→ **Exercise aim**: Go through the listing below and work out how many lines hold "depending"; reply with the figure alone.
........
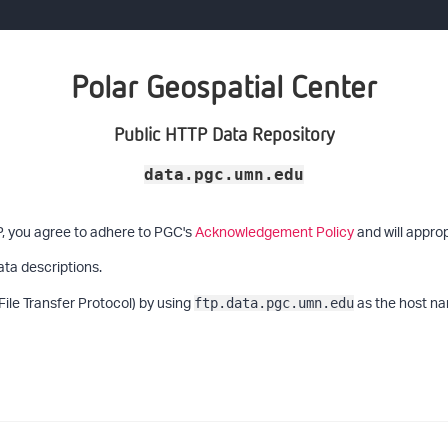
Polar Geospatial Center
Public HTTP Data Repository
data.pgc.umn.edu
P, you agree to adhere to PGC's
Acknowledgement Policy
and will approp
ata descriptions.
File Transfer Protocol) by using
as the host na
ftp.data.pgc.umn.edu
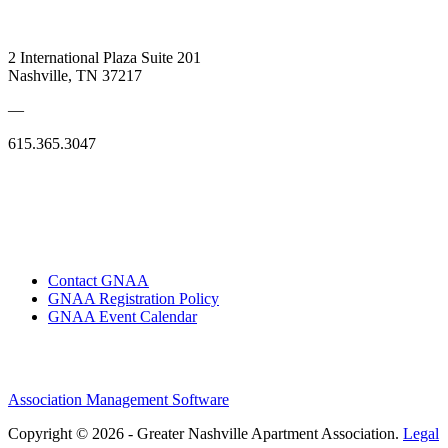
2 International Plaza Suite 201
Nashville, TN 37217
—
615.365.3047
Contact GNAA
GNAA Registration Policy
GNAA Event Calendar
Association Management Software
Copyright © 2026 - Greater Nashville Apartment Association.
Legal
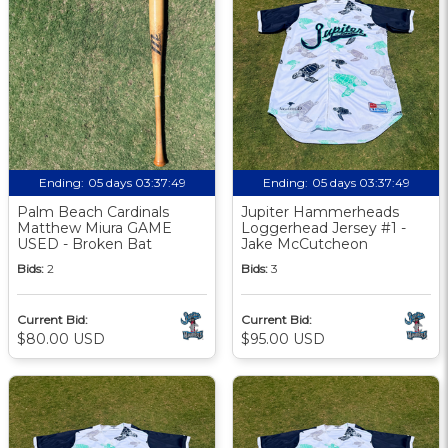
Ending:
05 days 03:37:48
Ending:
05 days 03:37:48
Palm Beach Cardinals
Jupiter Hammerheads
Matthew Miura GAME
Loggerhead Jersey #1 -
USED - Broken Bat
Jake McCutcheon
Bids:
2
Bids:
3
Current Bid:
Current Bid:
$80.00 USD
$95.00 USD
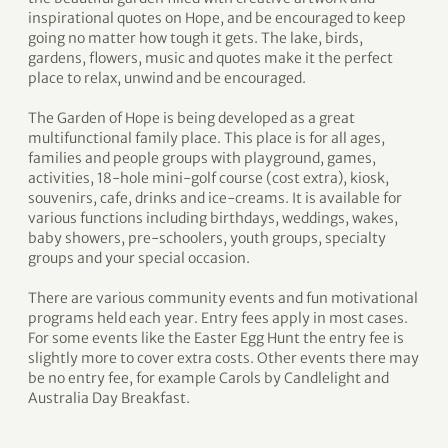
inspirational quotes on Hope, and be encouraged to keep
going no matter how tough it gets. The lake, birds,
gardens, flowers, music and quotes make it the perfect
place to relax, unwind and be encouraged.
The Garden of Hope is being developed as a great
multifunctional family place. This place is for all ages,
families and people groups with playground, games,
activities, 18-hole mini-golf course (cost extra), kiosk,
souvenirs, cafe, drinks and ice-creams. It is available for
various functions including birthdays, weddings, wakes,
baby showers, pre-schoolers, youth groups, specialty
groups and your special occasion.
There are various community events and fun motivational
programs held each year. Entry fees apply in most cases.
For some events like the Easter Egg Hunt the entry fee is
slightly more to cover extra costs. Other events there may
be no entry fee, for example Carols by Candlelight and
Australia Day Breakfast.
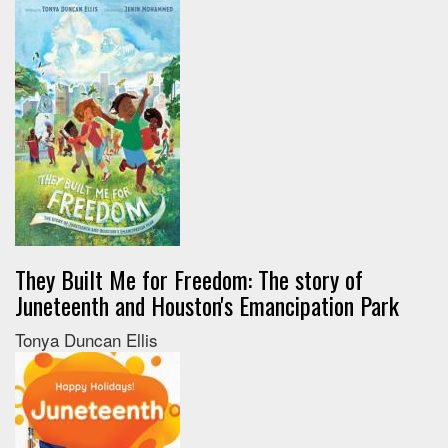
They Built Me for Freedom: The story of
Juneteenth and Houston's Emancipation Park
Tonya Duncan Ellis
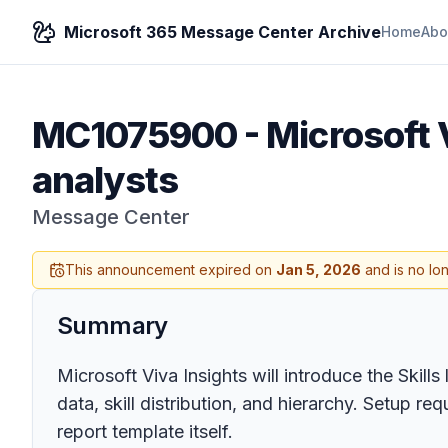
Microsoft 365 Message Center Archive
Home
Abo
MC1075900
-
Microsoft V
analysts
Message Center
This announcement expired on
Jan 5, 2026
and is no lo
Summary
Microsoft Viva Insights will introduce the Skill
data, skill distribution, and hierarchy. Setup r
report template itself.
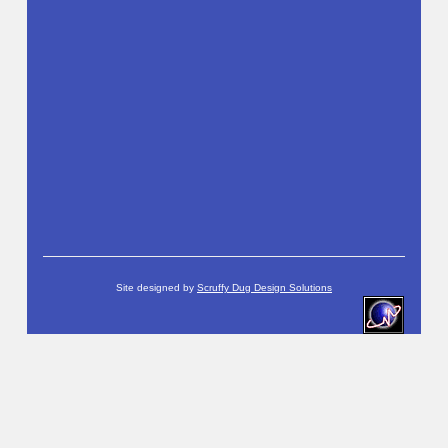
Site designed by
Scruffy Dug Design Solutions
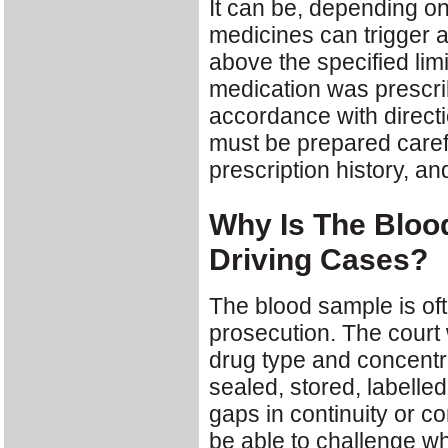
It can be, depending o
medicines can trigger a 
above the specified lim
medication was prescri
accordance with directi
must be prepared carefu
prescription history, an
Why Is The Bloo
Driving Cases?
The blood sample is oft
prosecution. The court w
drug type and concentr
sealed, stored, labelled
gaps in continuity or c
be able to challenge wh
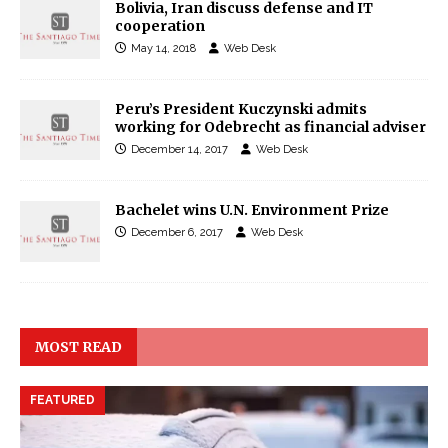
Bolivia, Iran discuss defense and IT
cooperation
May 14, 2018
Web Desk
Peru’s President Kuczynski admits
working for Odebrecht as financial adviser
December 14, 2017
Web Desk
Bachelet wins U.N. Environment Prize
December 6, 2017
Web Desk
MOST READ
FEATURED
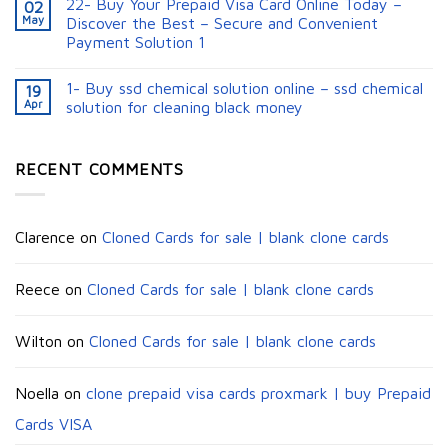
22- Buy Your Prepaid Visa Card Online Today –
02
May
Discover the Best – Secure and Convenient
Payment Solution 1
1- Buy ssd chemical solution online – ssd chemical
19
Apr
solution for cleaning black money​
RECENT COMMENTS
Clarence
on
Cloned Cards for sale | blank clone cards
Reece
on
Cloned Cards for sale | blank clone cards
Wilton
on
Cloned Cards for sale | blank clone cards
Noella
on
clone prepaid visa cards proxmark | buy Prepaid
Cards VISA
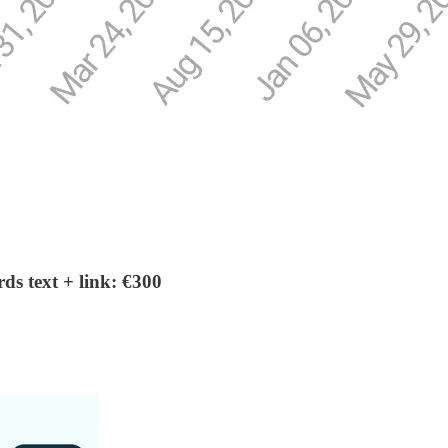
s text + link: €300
........
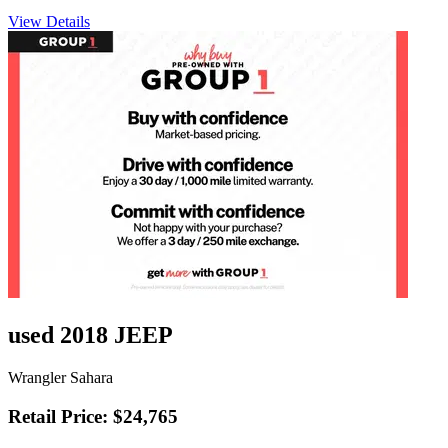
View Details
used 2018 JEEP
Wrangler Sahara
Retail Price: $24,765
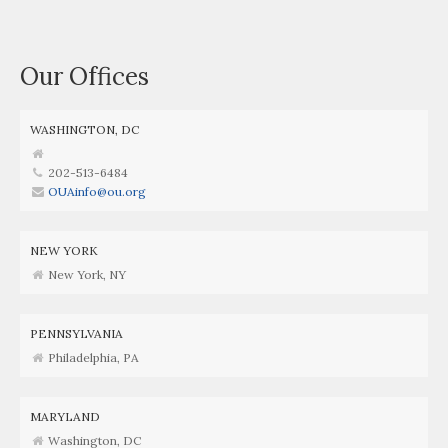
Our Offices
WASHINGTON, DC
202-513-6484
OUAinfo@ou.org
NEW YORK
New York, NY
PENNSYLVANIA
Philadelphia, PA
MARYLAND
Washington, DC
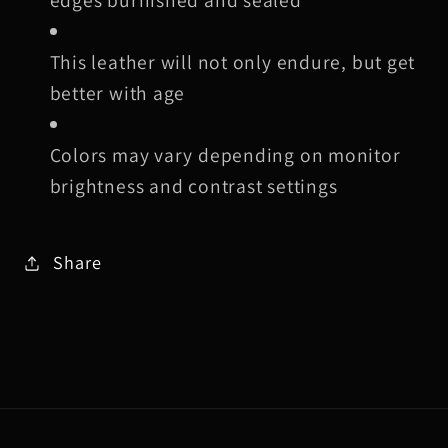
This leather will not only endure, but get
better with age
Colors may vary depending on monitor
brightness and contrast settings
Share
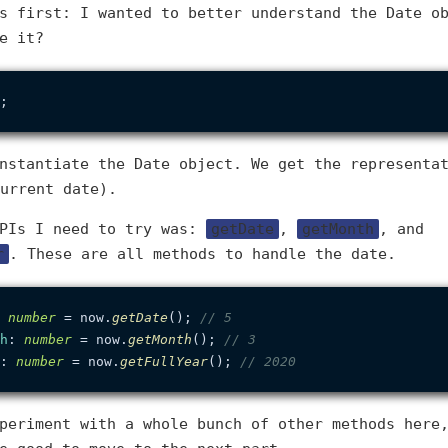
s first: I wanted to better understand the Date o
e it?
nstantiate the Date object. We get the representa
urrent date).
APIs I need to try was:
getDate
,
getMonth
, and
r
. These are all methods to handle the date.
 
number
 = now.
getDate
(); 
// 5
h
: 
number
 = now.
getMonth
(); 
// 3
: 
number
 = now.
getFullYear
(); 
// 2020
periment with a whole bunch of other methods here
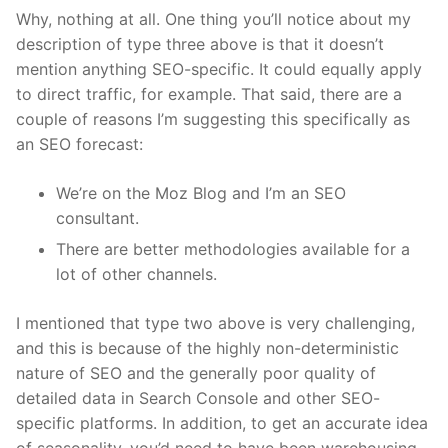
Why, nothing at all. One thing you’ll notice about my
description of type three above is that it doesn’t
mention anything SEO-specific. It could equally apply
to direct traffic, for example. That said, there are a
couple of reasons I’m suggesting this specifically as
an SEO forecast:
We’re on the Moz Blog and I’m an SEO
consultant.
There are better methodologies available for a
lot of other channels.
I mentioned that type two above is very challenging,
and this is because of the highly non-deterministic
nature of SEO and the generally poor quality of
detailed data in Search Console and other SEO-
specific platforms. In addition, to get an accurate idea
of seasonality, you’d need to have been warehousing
........
→ **Result for this exercise**: 2